(Beginning of PROVIDED DATA)
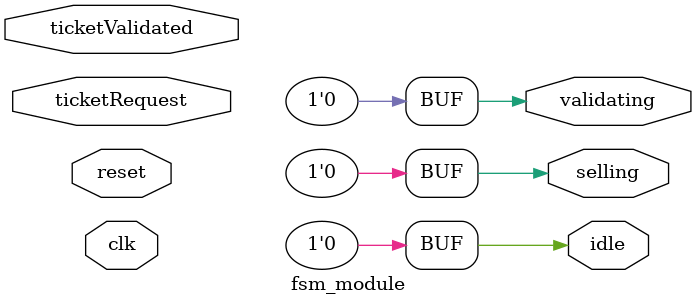
<source format=v>
module fsm_module ( 
  input clk,
  input reset,
  input [1:0] ticketRequest,
  input ticketValidated,
  output reg idle,
  output reg selling,
  output reg validating
);

  parameter IDLE = 2'b00;
  parameter SELLING = 2'b01;
  parameter VALIDATING = 2'b10;

  reg [1:0] current_state;
  reg [1:0] next_state;
  reg [1:0] ticketType;

  always @(posedge clk or posedge reset) begin
    if (reset) begin
      current_state <= IDLE;
      ticketType <= 0;
    end else begin
      current_state <= next_state;
    end
  end

  always @(current_state or ticketRequest or ticketValidated) begin
    case (current_state)
      IDLE:
        begin
          idle = 1;
          selling = 0;
          validating = 0;
          next_state = (ticketRequest != 0) ? SELLING : IDLE;
          ticketType <= ticketRequest;
        end
      SELLING:
        begin
          idle = 0;
          selling = 1;
          validating = 0;
          next_state = (ticketValidated) ? VALIDATING : SELLING;
        end
      VALIDATING:
        begin
          idle = 0;
          selling = 0;
          validating = 1;
          next_state = IDLE;
          ticketType <= 0;
        end
      default:
        begin
          idle = 1;
          selling = 0;
          validating = 0;
          next_state = IDLE;
          ticketType <= 0;
        end
    endcase
  end
  
  always begin
    if(1) begin
      idle = 0;
      selling = 0;
      validating = 0;
    end
  end
endmodule
</source>
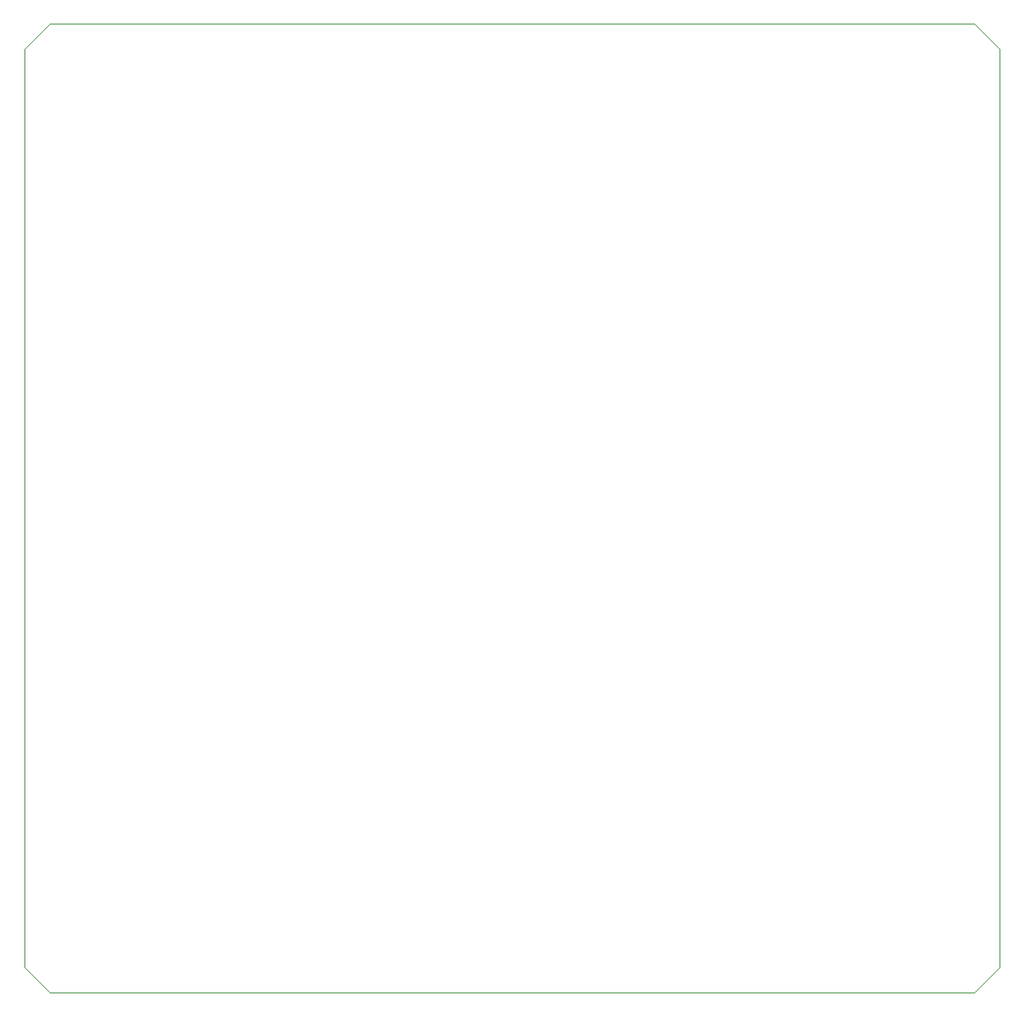
<source format=gm1>
G04 #@! TF.GenerationSoftware,KiCad,Pcbnew,(5.1.9)-1*
G04 #@! TF.CreationDate,2022-04-07T18:54:58+09:00*
G04 #@! TF.ProjectId,digital_amp,64696769-7461-46c5-9f61-6d702e6b6963,rev?*
G04 #@! TF.SameCoordinates,Original*
G04 #@! TF.FileFunction,Profile,NP*
%FSLAX46Y46*%
G04 Gerber Fmt 4.6, Leading zero omitted, Abs format (unit mm)*
G04 Created by KiCad (PCBNEW (5.1.9)-1) date 2022-04-07 18:54:58*
%MOMM*%
%LPD*%
G01*
G04 APERTURE LIST*
G04 #@! TA.AperFunction,Profile*
%ADD10C,0.050000*%
G04 #@! TD*
G04 APERTURE END LIST*
D10*
X194310000Y-149225000D02*
X194310000Y-152400000D01*
X96520000Y-149225000D02*
X96520000Y-152400000D01*
X194310000Y-60325000D02*
X194310000Y-149225000D01*
X96520000Y-60325000D02*
X96520000Y-149225000D01*
X99060000Y-57785000D02*
X191770000Y-57785000D01*
X99060000Y-57785000D02*
X96520000Y-60325000D01*
X194310000Y-60325000D02*
X191770000Y-57785000D01*
X99060000Y-154940000D02*
X96520000Y-152400000D01*
X191770000Y-154935000D02*
X99060000Y-154935000D01*
X194310000Y-152400000D02*
X191770000Y-154940000D01*
M02*

</source>
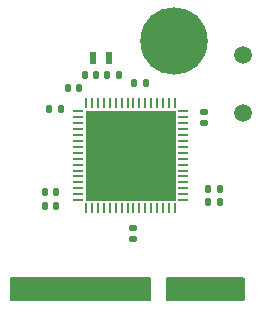
<source format=gts>
%TF.GenerationSoftware,KiCad,Pcbnew,8.0.8*%
%TF.CreationDate,2025-02-15T11:44:30-05:00*%
%TF.ProjectId,caravel-M.2-card-QFN,63617261-7665-46c2-9d4d-2e322d636172,1*%
%TF.SameCoordinates,Original*%
%TF.FileFunction,Soldermask,Top*%
%TF.FilePolarity,Negative*%
%FSLAX46Y46*%
G04 Gerber Fmt 4.6, Leading zero omitted, Abs format (unit mm)*
G04 Created by KiCad (PCBNEW 8.0.8) date 2025-02-15 11:44:30*
%MOMM*%
%LPD*%
G01*
G04 APERTURE LIST*
G04 Aperture macros list*
%AMRoundRect*
0 Rectangle with rounded corners*
0 $1 Rounding radius*
0 $2 $3 $4 $5 $6 $7 $8 $9 X,Y pos of 4 corners*
0 Add a 4 corners polygon primitive as box body*
4,1,4,$2,$3,$4,$5,$6,$7,$8,$9,$2,$3,0*
0 Add four circle primitives for the rounded corners*
1,1,$1+$1,$2,$3*
1,1,$1+$1,$4,$5*
1,1,$1+$1,$6,$7*
1,1,$1+$1,$8,$9*
0 Add four rect primitives between the rounded corners*
20,1,$1+$1,$2,$3,$4,$5,0*
20,1,$1+$1,$4,$5,$6,$7,0*
20,1,$1+$1,$6,$7,$8,$9,0*
20,1,$1+$1,$8,$9,$2,$3,0*%
G04 Aperture macros list end*
%ADD10RoundRect,0.140000X-0.140000X-0.170000X0.140000X-0.170000X0.140000X0.170000X-0.140000X0.170000X0*%
%ADD11RoundRect,0.140000X0.140000X0.170000X-0.140000X0.170000X-0.140000X-0.170000X0.140000X-0.170000X0*%
%ADD12RoundRect,0.140000X-0.170000X0.140000X-0.170000X-0.140000X0.170000X-0.140000X0.170000X0.140000X0*%
%ADD13RoundRect,0.062500X0.062500X-0.362500X0.062500X0.362500X-0.062500X0.362500X-0.062500X-0.362500X0*%
%ADD14RoundRect,0.062500X0.362500X-0.062500X0.362500X0.062500X-0.362500X0.062500X-0.362500X-0.062500X0*%
%ADD15R,7.650000X7.650000*%
%ADD16RoundRect,0.140000X0.170000X-0.140000X0.170000X0.140000X-0.170000X0.140000X-0.170000X-0.140000X0*%
%ADD17R,0.350000X1.450000*%
%ADD18C,5.703200*%
%ADD19C,1.500000*%
%ADD20R,0.600000X1.100000*%
G04 APERTURE END LIST*
D10*
X74058729Y-24053049D03*
X75018729Y-24053049D03*
D11*
X81288729Y-34113049D03*
X80328729Y-34113049D03*
D10*
X66468729Y-34483049D03*
X67428729Y-34483049D03*
X66858729Y-26223049D03*
X67818729Y-26223049D03*
D11*
X69375129Y-24453049D03*
X68415129Y-24453049D03*
X72718729Y-23353049D03*
X71758729Y-23353049D03*
D10*
X66468729Y-33233049D03*
X67428729Y-33233049D03*
D12*
X79938729Y-26473049D03*
X79938729Y-27433049D03*
D13*
X69978729Y-34653049D03*
X70478729Y-34653049D03*
X70978729Y-34653049D03*
X71478729Y-34653049D03*
X71978729Y-34653049D03*
X72478729Y-34653049D03*
X72978729Y-34653049D03*
X73478729Y-34653049D03*
X73978729Y-34653049D03*
X74478729Y-34653049D03*
X74978729Y-34653049D03*
X75478729Y-34653049D03*
X75978729Y-34653049D03*
X76478729Y-34653049D03*
X76978729Y-34653049D03*
X77478729Y-34653049D03*
D14*
X78178729Y-33953049D03*
X78178729Y-33453049D03*
X78178729Y-32953049D03*
X78178729Y-32453049D03*
X78178729Y-31953049D03*
X78178729Y-31453049D03*
X78178729Y-30953049D03*
X78178729Y-30453049D03*
X78178729Y-29953049D03*
X78178729Y-29453049D03*
X78178729Y-28953049D03*
X78178729Y-28453049D03*
X78178729Y-27953049D03*
X78178729Y-27453049D03*
X78178729Y-26953049D03*
X78178729Y-26453049D03*
D13*
X77478729Y-25753049D03*
X76978729Y-25753049D03*
X76478729Y-25753049D03*
X75978729Y-25753049D03*
X75478729Y-25753049D03*
X74978729Y-25753049D03*
X74478729Y-25753049D03*
X73978729Y-25753049D03*
X73478729Y-25753049D03*
X72978729Y-25753049D03*
X72478729Y-25753049D03*
X71978729Y-25753049D03*
X71478729Y-25753049D03*
X70978729Y-25753049D03*
X70478729Y-25753049D03*
X69978729Y-25753049D03*
D14*
X69278729Y-26453049D03*
X69278729Y-26953049D03*
X69278729Y-27453049D03*
X69278729Y-27953049D03*
X69278729Y-28453049D03*
X69278729Y-28953049D03*
X69278729Y-29453049D03*
X69278729Y-29953049D03*
X69278729Y-30453049D03*
X69278729Y-30953049D03*
X69278729Y-31453049D03*
X69278729Y-31953049D03*
X69278729Y-32453049D03*
X69278729Y-32953049D03*
X69278729Y-33453049D03*
X69278729Y-33953049D03*
D15*
X73728729Y-30203049D03*
D16*
X73958729Y-37243049D03*
X73958729Y-36283049D03*
D17*
X82748140Y-41227460D03*
X82247760Y-41227460D03*
X81749920Y-41227460D03*
X81249540Y-41227460D03*
X80749160Y-41227460D03*
X80248780Y-41227460D03*
X79748400Y-41227460D03*
X79248020Y-41227460D03*
X78747640Y-41227460D03*
X78249800Y-41227460D03*
X77749420Y-41227460D03*
X77249040Y-41227460D03*
X74749680Y-41227460D03*
X74249300Y-41227460D03*
X73748920Y-41227460D03*
X73251080Y-41227460D03*
X72750700Y-41227460D03*
X72250320Y-41227460D03*
X71752480Y-41227460D03*
X71252100Y-41227460D03*
X70751720Y-41227460D03*
X70251340Y-41227460D03*
X69750960Y-41227460D03*
X69250580Y-41227460D03*
X68750200Y-41227460D03*
X68252360Y-41227460D03*
X67751980Y-41227460D03*
X67251600Y-41227460D03*
X66751220Y-41227460D03*
X66250840Y-41227460D03*
X65750460Y-41227460D03*
X65250080Y-41227460D03*
X64752240Y-41227460D03*
X64251860Y-41227460D03*
D18*
X77450000Y-20500000D03*
D11*
X70818729Y-23353049D03*
X69858729Y-23353049D03*
D19*
X83238729Y-21703049D03*
X83238729Y-26583049D03*
D11*
X81288729Y-33046249D03*
X80328729Y-33046249D03*
D20*
X70538729Y-21953049D03*
X71938729Y-21953049D03*
G36*
X83343039Y-40522734D02*
G01*
X83388794Y-40575538D01*
X83400000Y-40627049D01*
X83400000Y-42376000D01*
X83380315Y-42443039D01*
X83327511Y-42488794D01*
X83276000Y-42500000D01*
X76824000Y-42500000D01*
X76756961Y-42480315D01*
X76711206Y-42427511D01*
X76700000Y-42376000D01*
X76700000Y-40627049D01*
X76719685Y-40560010D01*
X76772489Y-40514255D01*
X76824000Y-40503049D01*
X83276000Y-40503049D01*
X83343039Y-40522734D01*
G37*
G36*
X75443039Y-40522734D02*
G01*
X75488794Y-40575538D01*
X75500000Y-40627049D01*
X75500000Y-42376000D01*
X75480315Y-42443039D01*
X75427511Y-42488794D01*
X75376000Y-42500000D01*
X63624000Y-42500000D01*
X63556961Y-42480315D01*
X63511206Y-42427511D01*
X63500000Y-42376000D01*
X63500000Y-40627049D01*
X63519685Y-40560010D01*
X63572489Y-40514255D01*
X63624000Y-40503049D01*
X75376000Y-40503049D01*
X75443039Y-40522734D01*
G37*
M02*

</source>
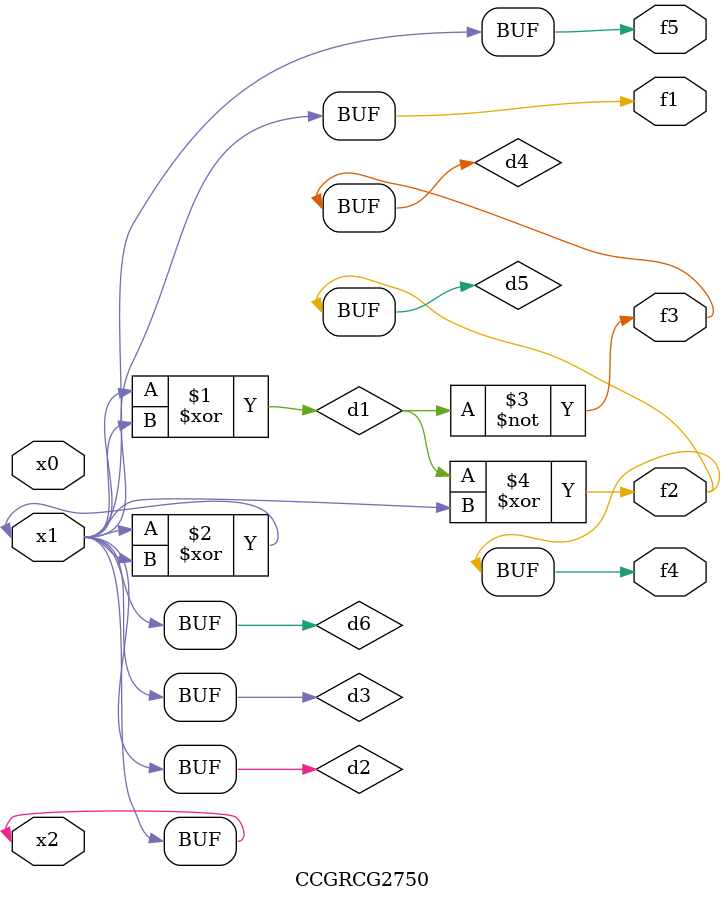
<source format=v>
module CCGRCG2750(
	input x0, x1, x2,
	output f1, f2, f3, f4, f5
);

	wire d1, d2, d3, d4, d5, d6;

	xor (d1, x1, x2);
	buf (d2, x1, x2);
	xor (d3, x1, x2);
	nor (d4, d1);
	xor (d5, d1, d2);
	buf (d6, d2, d3);
	assign f1 = d6;
	assign f2 = d5;
	assign f3 = d4;
	assign f4 = d5;
	assign f5 = d6;
endmodule

</source>
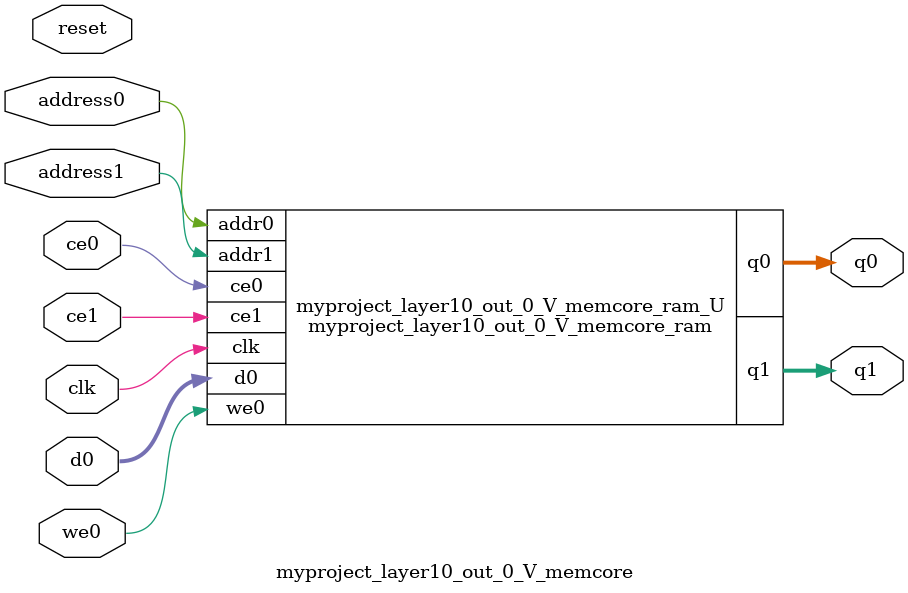
<source format=v>

`timescale 1 ns / 1 ps
module myproject_layer10_out_0_V_memcore_ram (addr0, ce0, d0, we0, q0, addr1, ce1, q1,  clk);

parameter DWIDTH = 16;
parameter AWIDTH = 1;
parameter MEM_SIZE = 2;

input[AWIDTH-1:0] addr0;
input ce0;
input[DWIDTH-1:0] d0;
input we0;
output reg[DWIDTH-1:0] q0;
input[AWIDTH-1:0] addr1;
input ce1;
output reg[DWIDTH-1:0] q1;
input clk;

(* ram_style = "distributed" *)reg [DWIDTH-1:0] ram[0:MEM_SIZE-1];




always @(posedge clk)  
begin 
    if (ce0) 
    begin
        if (we0) 
        begin 
            ram[addr0] <= d0; 
            q0 <= d0;
        end 
        else 
            q0 <= ram[addr0];
    end
end


always @(posedge clk)  
begin 
    if (ce1) 
    begin
            q1 <= ram[addr1];
    end
end


endmodule


`timescale 1 ns / 1 ps
module myproject_layer10_out_0_V_memcore(
    reset,
    clk,
    address0,
    ce0,
    we0,
    d0,
    q0,
    address1,
    ce1,
    q1);

parameter DataWidth = 32'd16;
parameter AddressRange = 32'd2;
parameter AddressWidth = 32'd1;
input reset;
input clk;
input[AddressWidth - 1:0] address0;
input ce0;
input we0;
input[DataWidth - 1:0] d0;
output[DataWidth - 1:0] q0;
input[AddressWidth - 1:0] address1;
input ce1;
output[DataWidth - 1:0] q1;



myproject_layer10_out_0_V_memcore_ram myproject_layer10_out_0_V_memcore_ram_U(
    .clk( clk ),
    .addr0( address0 ),
    .ce0( ce0 ),
    .we0( we0 ),
    .d0( d0 ),
    .q0( q0 ),
    .addr1( address1 ),
    .ce1( ce1 ),
    .q1( q1 ));

endmodule


</source>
(End of PROVIDED DATA)
■ **INSTRUCTIONS FOR THE TASK**
Looking at the records, how many lines include "four"? Respond with the number only.

■ **TASK OUTPUT**
2